[YOUR TASK]: Copy out every line of the data that has the word "shoulder" somewhere in it.

(Saved entries)
----------------

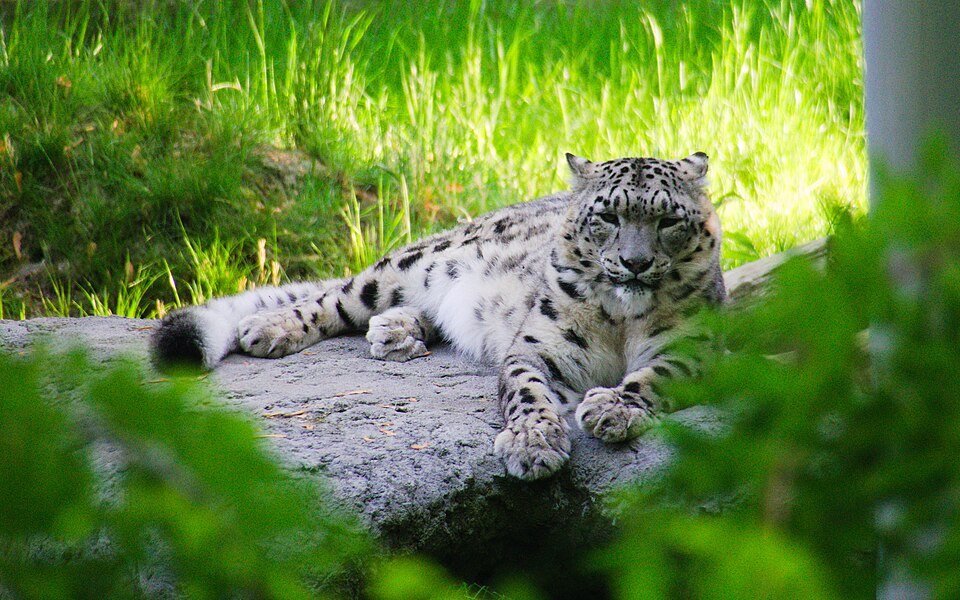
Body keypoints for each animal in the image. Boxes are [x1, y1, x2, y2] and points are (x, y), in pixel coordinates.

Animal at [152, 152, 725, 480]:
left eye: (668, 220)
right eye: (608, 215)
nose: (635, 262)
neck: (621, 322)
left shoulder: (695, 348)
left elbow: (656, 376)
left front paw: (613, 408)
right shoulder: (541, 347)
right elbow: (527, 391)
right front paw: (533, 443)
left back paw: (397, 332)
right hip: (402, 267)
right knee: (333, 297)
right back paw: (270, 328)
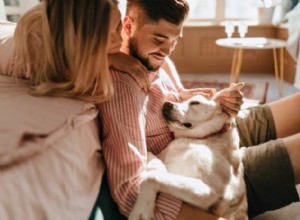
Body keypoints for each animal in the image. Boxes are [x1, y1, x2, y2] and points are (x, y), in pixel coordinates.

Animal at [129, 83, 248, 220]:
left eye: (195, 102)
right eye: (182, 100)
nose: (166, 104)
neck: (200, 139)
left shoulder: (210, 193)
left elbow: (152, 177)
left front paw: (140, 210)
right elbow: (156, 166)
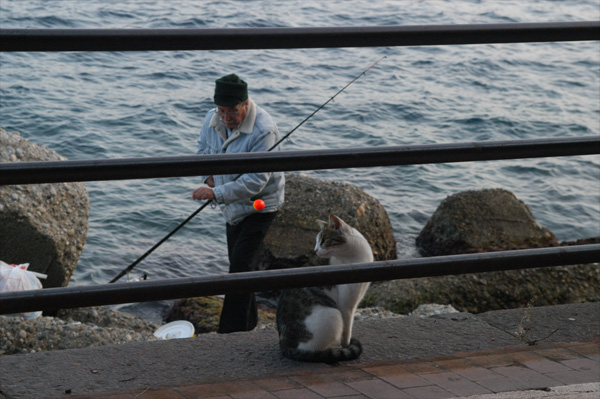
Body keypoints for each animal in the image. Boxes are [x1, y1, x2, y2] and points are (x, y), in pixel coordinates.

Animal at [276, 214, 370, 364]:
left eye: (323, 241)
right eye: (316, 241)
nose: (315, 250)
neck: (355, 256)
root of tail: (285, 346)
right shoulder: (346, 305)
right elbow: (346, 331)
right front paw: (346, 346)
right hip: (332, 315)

----------------

[EXPECTED ANSWER]:
left shoulder: (695, 348)
right shoulder: (541, 347)
left shoulder: (210, 193)
right shoulder: (346, 305)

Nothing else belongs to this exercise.